Using COP 9 for avoidance would be a change in the COP 9 policy, arguably significant enough to warrant changes of this nature being circulated for proper consultation to all stakeholders potentially affected. There is also worryingly no evidence published to support the need for this change, nor evidence that new safeguards have been put in place to ensure HMRC’s use of COP 9 is restricted to those cases they could reasonably criminally investigate, in accordance with the COP 9 Hansard Statement. Fraud is emotive, but serious. A loss of tax brought about by deliberate conduct does not have the same connotation.

How does the removal of DWC change the CDF?

The second change appears to be a curious move away from HMRC’s behaviour-based methodology. The three options previously available to the recipients of the COP 9 have been simplified to two. The process can now be summarised as: ‘Did you do it? Yes or No?’ This is undoubtedly simplified, but has this simplification been implemented at the expense of an important safeguard designed into the original CDF process?

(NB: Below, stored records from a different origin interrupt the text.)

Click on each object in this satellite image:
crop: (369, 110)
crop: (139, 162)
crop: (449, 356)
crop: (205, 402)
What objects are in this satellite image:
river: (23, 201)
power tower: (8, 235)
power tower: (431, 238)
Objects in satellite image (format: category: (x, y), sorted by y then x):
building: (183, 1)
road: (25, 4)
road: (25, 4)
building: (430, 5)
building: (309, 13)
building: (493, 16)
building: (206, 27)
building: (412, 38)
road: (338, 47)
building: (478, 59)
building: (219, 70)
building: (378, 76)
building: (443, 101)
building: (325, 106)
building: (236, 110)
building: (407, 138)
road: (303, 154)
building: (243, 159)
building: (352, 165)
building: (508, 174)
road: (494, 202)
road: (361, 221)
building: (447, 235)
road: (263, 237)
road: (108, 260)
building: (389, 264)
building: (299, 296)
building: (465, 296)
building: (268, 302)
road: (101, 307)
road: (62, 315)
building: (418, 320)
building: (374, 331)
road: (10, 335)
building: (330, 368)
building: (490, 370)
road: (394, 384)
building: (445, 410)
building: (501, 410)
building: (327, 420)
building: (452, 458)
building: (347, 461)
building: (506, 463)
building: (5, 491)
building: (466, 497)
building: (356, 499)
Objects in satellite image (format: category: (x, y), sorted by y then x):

The original DWC was added as part of the CDF summer 2011 consultation process to give the profession confidence that amongst other things, HMRC could politely withdraw from the cases where they had picked up the wrong end of the stick.

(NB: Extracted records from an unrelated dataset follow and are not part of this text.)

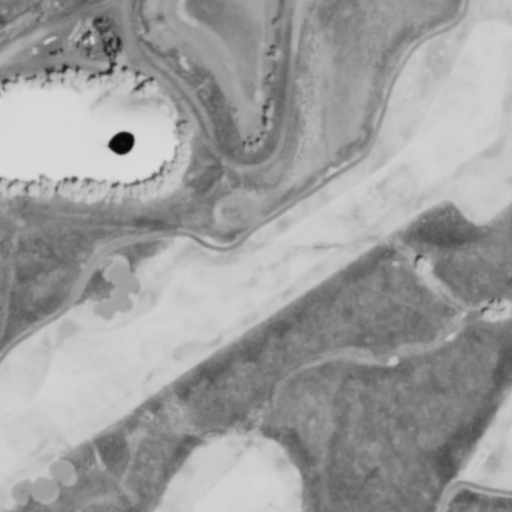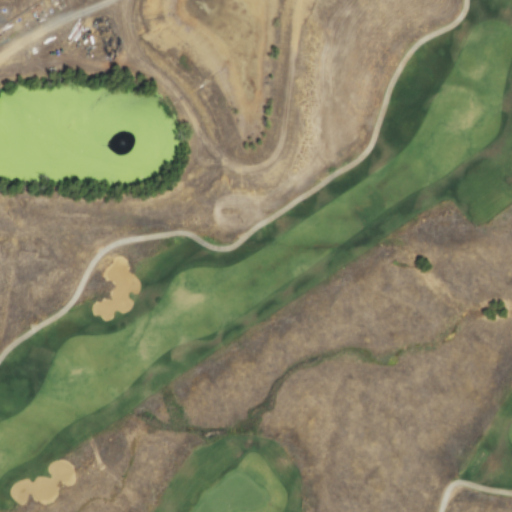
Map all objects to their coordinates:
park: (255, 255)
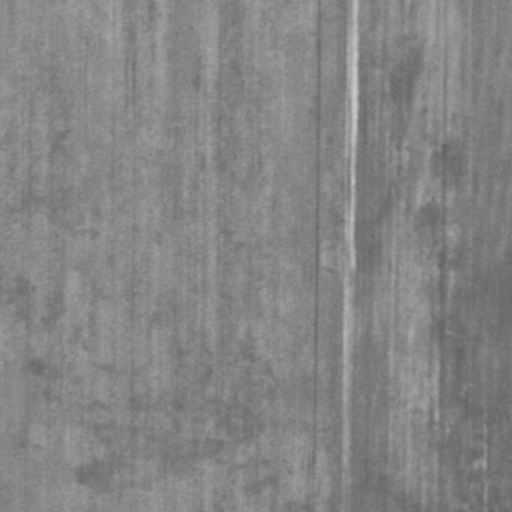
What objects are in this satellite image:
crop: (256, 256)
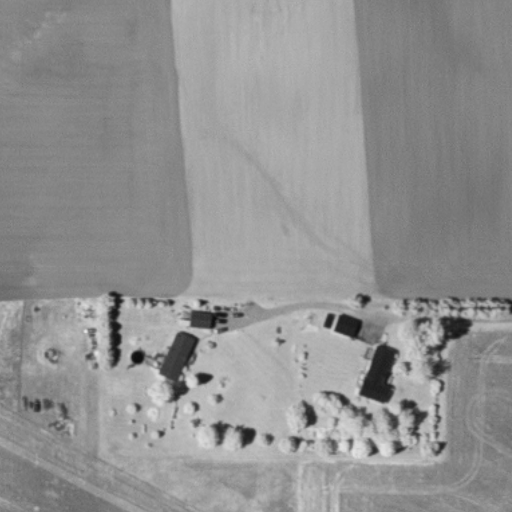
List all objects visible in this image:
road: (385, 307)
building: (198, 318)
building: (343, 324)
building: (175, 355)
building: (375, 373)
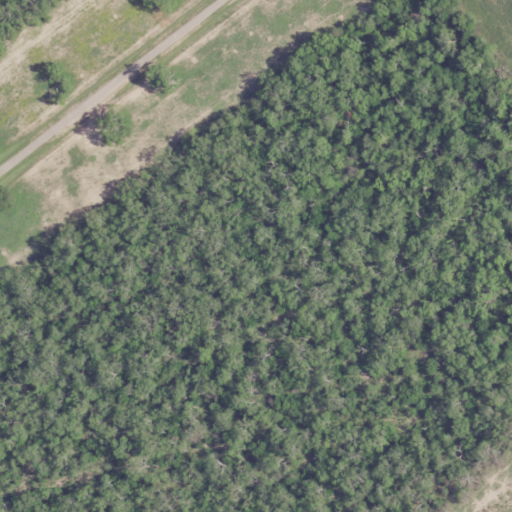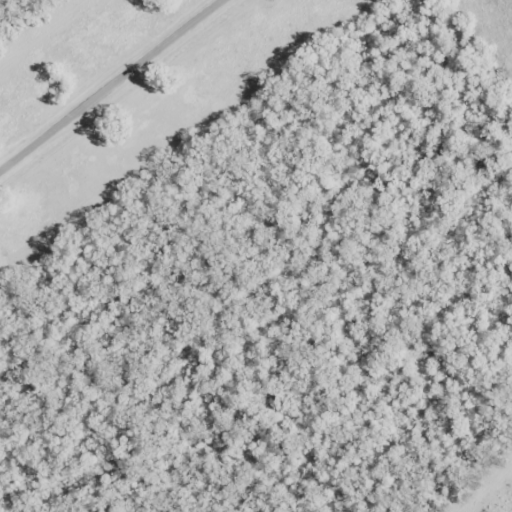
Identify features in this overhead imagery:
road: (150, 133)
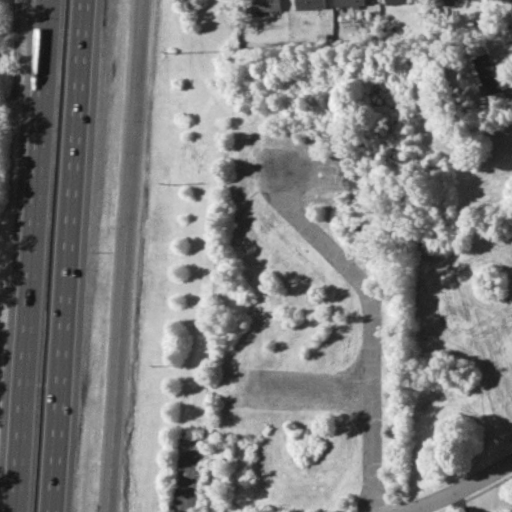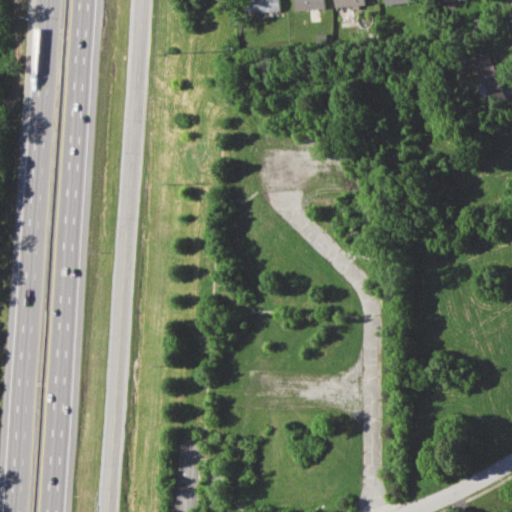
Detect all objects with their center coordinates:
building: (395, 1)
building: (396, 1)
building: (347, 2)
building: (348, 3)
building: (450, 3)
building: (450, 3)
building: (308, 4)
building: (308, 4)
building: (261, 5)
building: (262, 5)
building: (488, 77)
building: (489, 78)
road: (28, 256)
road: (61, 256)
road: (119, 256)
road: (464, 489)
building: (504, 511)
building: (504, 511)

The original CDF consultation stakeholders felt this safeguard was needed based on HMRC’s now infamous reputation for getting it wrong, and for issuing COP 9 where there was insufficient evidence to proceed with a criminal investigation. HMRC themselves acknowledged in the July 2011 consultation document that ‘It is possible that HMRC could suspect a taxpayer of fraud but no fraud has in fact been committed’ (section 1.11)

Case selection procedure should arguably have formed part of the post-implementation review, and we have not yet had access to the statistics to support the need to withdraw the DWC route. It would be interesting to know how many COP 9 investigations HMRC were initiated where no ‘deliberate’ behaviour was ultimately established, and how many successful prosecutions have originated from COP 9, post CDF.

The NAO originally recommended that HMRC needed to create a credible deterrent for non-cooperation and certainty for those who want to work with HMRC. HMRC has not yet clearly explained why the DWC route compromises the delivery of those policy objectives.

How will the changes be implemented by HMRC?

The lack of proper consultation and evidence to support the need for the changes to CDF will come as no surprise in the current climate. Controversial measures designed to enable HMRC to be more efficient at tackling avoidance, with an apparent lack of appropriate safeguards built in, are becoming the norm.

It remains to be seen how the new CDF will be implemented, but on recent trends, it is not unreasonable to predict that this may be beyond the scope of the original Hansard statement which limited COP 9 to cases of serious fraud. Clients who have purchased schemes where HMRC has challenged the implementation may potentially end up caught by the new potentially wider-reaching CDF.

There is now one opportunity to get the CDF assurance. Moving to a one strike policy could force admissions of deliberate conduct on receipt of the COP 9, just to obtain the certainty that they will not be criminally investigated for participating in an avoidance scheme.